“Job Hunt As a PhD in RL: How It Actually Happens § Reinforcement Learning Reflections”, Nato Lambert2022-07-05 ()⁠:

…“We solved perception, but our bots keep crashing.” There is a growing optimism—or maybe more realistically and surprisingly a need for—reinforcement learning expertise. The most expansive robotic platform in the real-world today is autonomous vehicles. Among these labs, very good perception APIs have been left to control teams. These control engineers have been struggling to develop existing stacks to cover the long tail of potential problems one encounters when driving in SF. RL practitioners step in with mindsets and tool-sets for creating machine-learning based decision making systems.

In many cases I think the technology would involve integrating specific model learning to areas of confusing control performance with high value placed on robustness. With this in mind, most companies happily entertained far out ideas such as “AlphaZero for AVs” or “RL as an adversary for reliability testing.” One of my evaluation metrics for a company is how they responded to the question of how they intend on dealing with new and continuous data from partners / deployed robots—my idea of how all real world data becomes ML.

We’ll see in the next few years how these ideas play out, but big players are moving fast in the space.

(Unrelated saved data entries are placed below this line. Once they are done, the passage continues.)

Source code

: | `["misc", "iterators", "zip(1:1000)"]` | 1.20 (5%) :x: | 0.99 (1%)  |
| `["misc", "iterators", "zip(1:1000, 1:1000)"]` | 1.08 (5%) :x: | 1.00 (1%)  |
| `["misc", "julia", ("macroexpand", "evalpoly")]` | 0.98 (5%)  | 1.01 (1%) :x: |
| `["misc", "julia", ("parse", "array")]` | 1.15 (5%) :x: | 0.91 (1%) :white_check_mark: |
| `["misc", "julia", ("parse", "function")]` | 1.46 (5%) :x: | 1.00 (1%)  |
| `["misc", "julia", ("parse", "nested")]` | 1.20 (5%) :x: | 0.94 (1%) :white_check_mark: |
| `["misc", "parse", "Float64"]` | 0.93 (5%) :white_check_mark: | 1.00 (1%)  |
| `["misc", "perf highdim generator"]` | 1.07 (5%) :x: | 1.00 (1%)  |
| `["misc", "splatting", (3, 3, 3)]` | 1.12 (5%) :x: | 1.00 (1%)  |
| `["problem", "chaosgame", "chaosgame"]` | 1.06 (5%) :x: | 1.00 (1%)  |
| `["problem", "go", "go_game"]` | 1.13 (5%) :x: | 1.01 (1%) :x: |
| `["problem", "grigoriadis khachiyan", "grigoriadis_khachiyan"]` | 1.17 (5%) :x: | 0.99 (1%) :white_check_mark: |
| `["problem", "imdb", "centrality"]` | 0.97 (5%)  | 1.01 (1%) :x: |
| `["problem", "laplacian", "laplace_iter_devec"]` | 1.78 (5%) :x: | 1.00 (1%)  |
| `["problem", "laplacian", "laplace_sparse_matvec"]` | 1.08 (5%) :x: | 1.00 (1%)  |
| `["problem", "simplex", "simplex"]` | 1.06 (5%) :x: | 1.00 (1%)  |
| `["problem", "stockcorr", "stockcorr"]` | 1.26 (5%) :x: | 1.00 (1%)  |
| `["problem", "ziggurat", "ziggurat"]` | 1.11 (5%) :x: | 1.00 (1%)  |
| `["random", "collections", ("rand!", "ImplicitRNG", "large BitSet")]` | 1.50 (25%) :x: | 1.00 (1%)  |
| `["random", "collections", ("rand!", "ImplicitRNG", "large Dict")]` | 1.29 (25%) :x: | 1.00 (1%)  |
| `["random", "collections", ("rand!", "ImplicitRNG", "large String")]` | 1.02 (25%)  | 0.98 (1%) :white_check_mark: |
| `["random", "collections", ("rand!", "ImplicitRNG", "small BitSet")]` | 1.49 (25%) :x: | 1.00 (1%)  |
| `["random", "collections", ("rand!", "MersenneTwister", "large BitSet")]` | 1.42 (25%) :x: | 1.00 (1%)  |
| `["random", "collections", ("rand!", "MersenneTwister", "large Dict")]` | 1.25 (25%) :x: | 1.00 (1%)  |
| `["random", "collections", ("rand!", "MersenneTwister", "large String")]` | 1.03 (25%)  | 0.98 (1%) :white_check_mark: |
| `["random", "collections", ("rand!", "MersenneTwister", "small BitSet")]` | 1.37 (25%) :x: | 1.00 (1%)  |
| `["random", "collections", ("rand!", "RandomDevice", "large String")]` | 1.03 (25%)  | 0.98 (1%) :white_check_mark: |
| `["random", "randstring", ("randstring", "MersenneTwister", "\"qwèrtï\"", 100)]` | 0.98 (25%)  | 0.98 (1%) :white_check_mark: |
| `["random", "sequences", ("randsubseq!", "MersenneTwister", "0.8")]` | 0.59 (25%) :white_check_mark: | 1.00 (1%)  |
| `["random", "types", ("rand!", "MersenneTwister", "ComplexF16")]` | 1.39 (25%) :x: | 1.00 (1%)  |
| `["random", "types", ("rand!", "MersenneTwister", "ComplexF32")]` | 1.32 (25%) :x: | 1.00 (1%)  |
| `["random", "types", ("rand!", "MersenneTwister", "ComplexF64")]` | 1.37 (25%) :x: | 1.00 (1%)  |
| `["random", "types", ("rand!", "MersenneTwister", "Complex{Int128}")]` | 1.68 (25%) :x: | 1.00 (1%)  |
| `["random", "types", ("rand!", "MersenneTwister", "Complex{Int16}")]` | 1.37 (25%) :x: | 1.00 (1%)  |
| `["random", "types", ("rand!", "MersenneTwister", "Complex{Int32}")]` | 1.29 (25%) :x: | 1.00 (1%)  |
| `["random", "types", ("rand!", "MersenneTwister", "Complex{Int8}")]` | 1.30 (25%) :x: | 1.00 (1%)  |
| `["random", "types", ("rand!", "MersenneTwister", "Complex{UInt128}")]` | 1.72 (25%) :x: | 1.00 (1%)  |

Tesla is growing their RL team, and I do think they generally try and build things that “work” (but often leaves a lot to be desired in terms of evaluating its impact and being transparent on its capabilities). DeepMind seemingly continues to hire everyone I’ve looked up to that comes onto the job market in RL, so their big projects won’t slow at all.

The billion+ dollar question is how big of a data and training scale is needed for something like MuZero to work. We’ve seen that at maximum scale it is amazing. EfficientZero started to peel that back. So many companies have wanted to try MuZero, so I think we’ll know in a couple years.